• Task requirements: Update the entries so that every "Grunt.js" reads "Gulp.js", and leave all other text in them unchanged.

Start of Recorded information

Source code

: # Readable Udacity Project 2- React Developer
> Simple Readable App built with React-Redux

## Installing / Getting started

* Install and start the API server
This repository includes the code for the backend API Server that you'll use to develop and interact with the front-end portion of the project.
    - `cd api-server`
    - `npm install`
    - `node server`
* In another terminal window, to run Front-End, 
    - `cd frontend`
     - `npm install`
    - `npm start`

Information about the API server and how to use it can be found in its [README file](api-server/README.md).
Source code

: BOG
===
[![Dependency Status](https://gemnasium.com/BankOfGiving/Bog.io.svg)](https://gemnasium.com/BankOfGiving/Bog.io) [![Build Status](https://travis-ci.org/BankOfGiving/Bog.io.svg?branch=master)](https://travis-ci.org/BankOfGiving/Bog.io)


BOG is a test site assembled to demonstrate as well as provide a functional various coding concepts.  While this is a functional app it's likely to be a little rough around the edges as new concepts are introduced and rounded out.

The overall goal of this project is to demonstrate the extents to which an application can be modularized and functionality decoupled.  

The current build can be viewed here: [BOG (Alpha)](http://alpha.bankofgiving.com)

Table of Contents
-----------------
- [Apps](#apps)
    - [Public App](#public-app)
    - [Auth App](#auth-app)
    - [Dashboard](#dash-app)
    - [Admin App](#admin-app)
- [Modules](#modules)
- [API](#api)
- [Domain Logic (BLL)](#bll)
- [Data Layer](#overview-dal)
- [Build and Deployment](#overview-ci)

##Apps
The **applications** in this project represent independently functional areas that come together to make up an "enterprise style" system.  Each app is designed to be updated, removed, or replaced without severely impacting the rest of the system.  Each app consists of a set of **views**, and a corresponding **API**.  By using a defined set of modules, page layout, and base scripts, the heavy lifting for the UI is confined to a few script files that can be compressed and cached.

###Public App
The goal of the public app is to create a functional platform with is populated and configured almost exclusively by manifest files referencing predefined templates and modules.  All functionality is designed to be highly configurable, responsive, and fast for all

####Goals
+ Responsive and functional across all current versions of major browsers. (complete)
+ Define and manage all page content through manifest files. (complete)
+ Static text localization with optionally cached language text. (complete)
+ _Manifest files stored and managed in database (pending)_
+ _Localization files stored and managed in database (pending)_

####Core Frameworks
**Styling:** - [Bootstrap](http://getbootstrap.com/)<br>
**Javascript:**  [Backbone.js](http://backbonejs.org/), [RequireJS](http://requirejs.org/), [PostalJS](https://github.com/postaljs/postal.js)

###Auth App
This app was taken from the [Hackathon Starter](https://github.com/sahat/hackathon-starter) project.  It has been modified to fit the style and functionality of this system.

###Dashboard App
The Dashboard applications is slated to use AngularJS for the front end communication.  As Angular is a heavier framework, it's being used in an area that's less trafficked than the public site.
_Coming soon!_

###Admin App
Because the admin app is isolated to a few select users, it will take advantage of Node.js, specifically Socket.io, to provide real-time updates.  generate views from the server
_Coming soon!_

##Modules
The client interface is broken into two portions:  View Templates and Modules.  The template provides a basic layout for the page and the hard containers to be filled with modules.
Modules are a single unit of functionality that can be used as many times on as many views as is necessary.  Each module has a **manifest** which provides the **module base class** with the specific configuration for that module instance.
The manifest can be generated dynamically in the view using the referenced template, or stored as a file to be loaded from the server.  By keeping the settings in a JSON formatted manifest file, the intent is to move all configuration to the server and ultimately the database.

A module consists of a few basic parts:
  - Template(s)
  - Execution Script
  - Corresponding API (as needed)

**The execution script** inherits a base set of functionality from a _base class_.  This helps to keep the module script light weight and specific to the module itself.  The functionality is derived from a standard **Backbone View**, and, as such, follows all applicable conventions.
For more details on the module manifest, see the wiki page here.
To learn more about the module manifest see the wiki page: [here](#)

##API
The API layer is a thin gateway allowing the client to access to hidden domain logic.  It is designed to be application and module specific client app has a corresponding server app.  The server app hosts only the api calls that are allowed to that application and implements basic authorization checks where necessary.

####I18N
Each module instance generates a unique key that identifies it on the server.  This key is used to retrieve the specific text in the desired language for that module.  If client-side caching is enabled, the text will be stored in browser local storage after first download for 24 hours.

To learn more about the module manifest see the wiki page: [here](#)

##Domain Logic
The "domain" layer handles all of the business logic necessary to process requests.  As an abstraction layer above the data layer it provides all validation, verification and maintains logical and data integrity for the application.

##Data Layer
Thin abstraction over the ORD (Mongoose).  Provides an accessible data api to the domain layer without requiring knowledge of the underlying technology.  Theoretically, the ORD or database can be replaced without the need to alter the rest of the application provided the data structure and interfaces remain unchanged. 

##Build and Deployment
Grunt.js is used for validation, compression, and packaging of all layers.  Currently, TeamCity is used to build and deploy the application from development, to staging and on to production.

End of Recorded information

• Written reply:
Source code

: # Readable Udacity Project 2- React Developer
> Simple Readable App built with React-Redux

## Installing / Getting started

* Install and start the API server
This repository includes the code for the backend API Server that you'll use to develop and interact with the front-end portion of the project.
    - `cd api-server`
    - `npm install`
    - `node server`
* In another terminal window, to run Front-End, 
    - `cd frontend`
     - `npm install`
    - `npm start`

Information about the API server and how to use it can be found in its [README file](api-server/README.md).
Source code

: BOG
===
[![Dependency Status](https://gemnasium.com/BankOfGiving/Bog.io.svg)](https://gemnasium.com/BankOfGiving/Bog.io) [![Build Status](https://travis-ci.org/BankOfGiving/Bog.io.svg?branch=master)](https://travis-ci.org/BankOfGiving/Bog.io)


BOG is a test site assembled to demonstrate as well as provide a functional various coding concepts.  While this is a functional app it's likely to be a little rough around the edges as new concepts are introduced and rounded out.

The overall goal of this project is to demonstrate the extents to which an application can be modularized and functionality decoupled.  

The current build can be viewed here: [BOG (Alpha)](http://alpha.bankofgiving.com)

Table of Contents
-----------------
- [Apps](#apps)
    - [Public App](#public-app)
    - [Auth App](#auth-app)
    - [Dashboard](#dash-app)
    - [Admin App](#admin-app)
- [Modules](#modules)
- [API](#api)
- [Domain Logic (BLL)](#bll)
- [Data Layer](#overview-dal)
- [Build and Deployment](#overview-ci)

##Apps
The **applications** in this project represent independently functional areas that come together to make up an "enterprise style" system.  Each app is designed to be updated, removed, or replaced without severely impacting the rest of the system.  Each app consists of a set of **views**, and a corresponding **API**.  By using a defined set of modules, page layout, and base scripts, the heavy lifting for the UI is confined to a few script files that can be compressed and cached.

###Public App
The goal of the public app is to create a functional platform with is populated and configured almost exclusively by manifest files referencing predefined templates and modules.  All functionality is designed to be highly configurable, responsive, and fast for all

####Goals
+ Responsive and functional across all current versions of major browsers. (complete)
+ Define and manage all page content through manifest files. (complete)
+ Static text localization with optionally cached language text. (complete)
+ _Manifest files stored and managed in database (pending)_
+ _Localization files stored and managed in database (pending)_

####Core Frameworks
**Styling:** - [Bootstrap](http://getbootstrap.com/)<br>
**Javascript:**  [Backbone.js](http://backbonejs.org/), [RequireJS](http://requirejs.org/), [PostalJS](https://github.com/postaljs/postal.js)

###Auth App
This app was taken from the [Hackathon Starter](https://github.com/sahat/hackathon-starter) project.  It has been modified to fit the style and functionality of this system.

###Dashboard App
The Dashboard applications is slated to use AngularJS for the front end communication.  As Angular is a heavier framework, it's being used in an area that's less trafficked than the public site.
_Coming soon!_

###Admin App
Because the admin app is isolated to a few select users, it will take advantage of Node.js, specifically Socket.io, to provide real-time updates.  generate views from the server
_Coming soon!_

##Modules
The client interface is broken into two portions:  View Templates and Modules.  The template provides a basic layout for the page and the hard containers to be filled with modules.
Modules are a single unit of functionality that can be used as many times on as many views as is necessary.  Each module has a **manifest** which provides the **module base class** with the specific configuration for that module instance.
The manifest can be generated dynamically in the view using the referenced template, or stored as a file to be loaded from the server.  By keeping the settings in a JSON formatted manifest file, the intent is to move all configuration to the server and ultimately the database.

A module consists of a few basic parts:
  - Template(s)
  - Execution Script
  - Corresponding API (as needed)

**The execution script** inherits a base set of functionality from a _base class_.  This helps to keep the module script light weight and specific to the module itself.  The functionality is derived from a standard **Backbone View**, and, as such, follows all applicable conventions.
For more details on the module manifest, see the wiki page here.
To learn more about the module manifest see the wiki page: [here](#)

##API
The API layer is a thin gateway allowing the client to access to hidden domain logic.  It is designed to be application and module specific client app has a corresponding server app.  The server app hosts only the api calls that are allowed to that application and implements basic authorization checks where necessary.

####I18N
Each module instance generates a unique key that identifies it on the server.  This key is used to retrieve the specific text in the desired language for that module.  If client-side caching is enabled, the text will be stored in browser local storage after first download for 24 hours.

To learn more about the module manifest see the wiki page: [here](#)

##Domain Logic
The "domain" layer handles all of the business logic necessary to process requests.  As an abstraction layer above the data layer it provides all validation, verification and maintains logical and data integrity for the application.

##Data Layer
Thin abstraction over the ORD (Mongoose).  Provides an accessible data api to the domain layer without requiring knowledge of the underlying technology.  Theoretically, the ORD or database can be replaced without the need to alter the rest of the application provided the data structure and interfaces remain unchanged. 

##Build and Deployment
Gulp.js is used for validation, compression, and packaging of all layers.  Currently, TeamCity is used to build and deploy the application from development, to staging and on to production.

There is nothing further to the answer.